Les oreilles s’ouvrirent, les yeux se dilatèrent, Jean rapprocha son fauteuil des deux autres fauteuils.

– Madame, par conséquent, ignore comme les autres que vous allez être présentée, et que vous avez trouvé une marraine.

– Sans doute. Je l’ignorais si vous ne me l’eussiez pas dit.

– Vous êtes censée ne pas nous avoir vus; donc, vous ignorez tout. Vous demandez audience au roi.

– Mais madame la comtesse prétend que le roi me refusera.

– Vous demandez audience au roi, en lui offrant d’être la marraine de la comtesse.

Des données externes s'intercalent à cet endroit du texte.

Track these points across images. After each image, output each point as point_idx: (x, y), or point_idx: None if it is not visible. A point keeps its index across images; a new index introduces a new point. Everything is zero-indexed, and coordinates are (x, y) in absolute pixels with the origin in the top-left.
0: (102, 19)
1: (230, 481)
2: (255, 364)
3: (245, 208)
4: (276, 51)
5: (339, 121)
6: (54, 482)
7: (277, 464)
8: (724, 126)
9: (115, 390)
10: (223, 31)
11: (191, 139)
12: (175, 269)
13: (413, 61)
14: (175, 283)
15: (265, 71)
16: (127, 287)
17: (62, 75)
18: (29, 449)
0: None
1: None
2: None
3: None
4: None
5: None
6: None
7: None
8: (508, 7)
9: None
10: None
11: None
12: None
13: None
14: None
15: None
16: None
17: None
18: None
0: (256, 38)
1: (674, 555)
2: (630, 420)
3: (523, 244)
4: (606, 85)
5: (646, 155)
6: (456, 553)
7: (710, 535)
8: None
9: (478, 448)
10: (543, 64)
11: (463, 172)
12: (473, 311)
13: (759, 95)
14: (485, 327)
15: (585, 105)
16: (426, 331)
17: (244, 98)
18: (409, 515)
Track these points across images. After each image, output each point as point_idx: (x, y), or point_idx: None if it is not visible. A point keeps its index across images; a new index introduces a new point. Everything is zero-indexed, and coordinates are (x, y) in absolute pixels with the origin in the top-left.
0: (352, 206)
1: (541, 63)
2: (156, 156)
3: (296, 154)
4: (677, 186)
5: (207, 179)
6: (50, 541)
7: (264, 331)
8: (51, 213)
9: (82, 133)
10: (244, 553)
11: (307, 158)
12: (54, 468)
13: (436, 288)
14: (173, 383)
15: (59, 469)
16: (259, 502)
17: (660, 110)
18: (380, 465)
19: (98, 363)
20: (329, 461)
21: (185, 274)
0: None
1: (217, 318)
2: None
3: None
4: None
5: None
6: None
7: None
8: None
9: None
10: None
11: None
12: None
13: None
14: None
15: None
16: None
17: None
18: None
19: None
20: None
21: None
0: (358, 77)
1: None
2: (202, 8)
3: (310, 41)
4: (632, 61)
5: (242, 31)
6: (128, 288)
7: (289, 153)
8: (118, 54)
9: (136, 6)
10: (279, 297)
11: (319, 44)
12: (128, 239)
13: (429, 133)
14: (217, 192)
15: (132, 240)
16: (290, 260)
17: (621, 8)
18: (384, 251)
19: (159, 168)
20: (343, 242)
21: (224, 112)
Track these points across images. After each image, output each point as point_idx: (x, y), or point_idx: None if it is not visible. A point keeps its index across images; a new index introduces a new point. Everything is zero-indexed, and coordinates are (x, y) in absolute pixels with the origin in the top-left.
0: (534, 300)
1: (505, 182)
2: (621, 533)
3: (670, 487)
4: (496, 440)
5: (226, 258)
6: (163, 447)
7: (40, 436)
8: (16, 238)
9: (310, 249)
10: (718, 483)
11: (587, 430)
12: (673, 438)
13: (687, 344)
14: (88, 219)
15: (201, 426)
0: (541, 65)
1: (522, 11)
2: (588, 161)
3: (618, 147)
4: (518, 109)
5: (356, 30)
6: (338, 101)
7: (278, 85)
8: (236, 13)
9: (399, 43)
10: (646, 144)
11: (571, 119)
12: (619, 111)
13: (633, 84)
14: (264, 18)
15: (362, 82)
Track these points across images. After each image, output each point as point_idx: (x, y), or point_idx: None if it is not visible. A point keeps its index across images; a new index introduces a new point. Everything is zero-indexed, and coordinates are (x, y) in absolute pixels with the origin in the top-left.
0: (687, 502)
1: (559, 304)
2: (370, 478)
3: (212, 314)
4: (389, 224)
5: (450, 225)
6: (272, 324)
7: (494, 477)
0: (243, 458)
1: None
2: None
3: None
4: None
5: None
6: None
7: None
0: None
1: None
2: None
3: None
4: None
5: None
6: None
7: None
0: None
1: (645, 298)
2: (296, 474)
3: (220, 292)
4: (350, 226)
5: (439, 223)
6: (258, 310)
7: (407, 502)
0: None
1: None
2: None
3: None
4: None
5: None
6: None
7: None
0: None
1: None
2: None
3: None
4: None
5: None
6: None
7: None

Vous comprenez, vous ignorez qu’elle en a une. Vous demandez donc audience au roi, en vous offrant d’être la marraine de ma sœur. De la part d’une femme de votre rang, la chose touche Sa Majesté. Sa Majesté vous reçoit, vous remercie, vous demande ce qu’elle peut faire pour vous être agréable. Vous entamez l’affaire du procès, vous faites valoir vos déductions. Sa Majesté comprend, recommande l’affaire, et votre procès, que vous croyiez perdu, se trouve gagné.

Madame du Barry fixait sur la comtesse des regards ardents. Celle-ci sentit probablement le piège.

– Oh! moi, chétive créature, dit-elle vivement, comment voulez-vous que Sa Majesté…?

– Il suffit, je crois, dans cette circonstance, d’avoir montré de la bonne volonté, dit Jean.

– S’il ne s’agit que de bonne volonté…, dit la comtesse hésitant.

– L’idée n’est point mauvaise, reprit madame du Barry en souriant. Mais peut-être que, même pour gagner son procès, madame la comtesse répugne à de pareilles supercheries?

– À de pareilles supercheries? reprit Jean. Ah! par exemple! et qui les saura, je vous le demande, ces supercheries?

– Madame a raison, reprit la comtesse espérant se tirer d’affaire par ce biais, et je préférerais lui rendre un service réel, pour me concilier réellement son amitié.

– C’est, en vérité, on ne peut plus gracieux, dit madame du Barry avec une légère teinte d’ironie, qui n’échappa point à madame de Béarn.

– Eh bien! j’ai encore un moyen, dit Jean.

– Un moyen?

– Oui.

– De rendre ce service réel?

– Ah çà! vicomte, dit madame du Barry, vous devenez poète, prenez garde! M. de Beaumarchais n’a pas dans l’imagination plus de ressources que vous.

La vieille comtesse attendait avec anxiété l’exposition de ce moyen.

– Raillerie à part, dit Jean. Voyons, petite sœur, vous êtes bien intime avec madame d’Aloigny n’est-ce pas?

– Si je le suis!… Vous le savez bien.

– Se formaliserait-elle de ne point vous présenter?

– Dame! c’est possible.

– Il est bien entendu que vous n’irez pas lui dire à brûle-pourpoint ce que le roi a dit, c’est-à-dire qu’elle était de bien petite noblesse pour une pareille charge. Mais vous êtes femme d’esprit, vous lui direz autre chose.

– Eh bien? demanda Jeanne.

– Eh bien! elle céderait à madame cette occasion de vous rendre service et de faire fortune.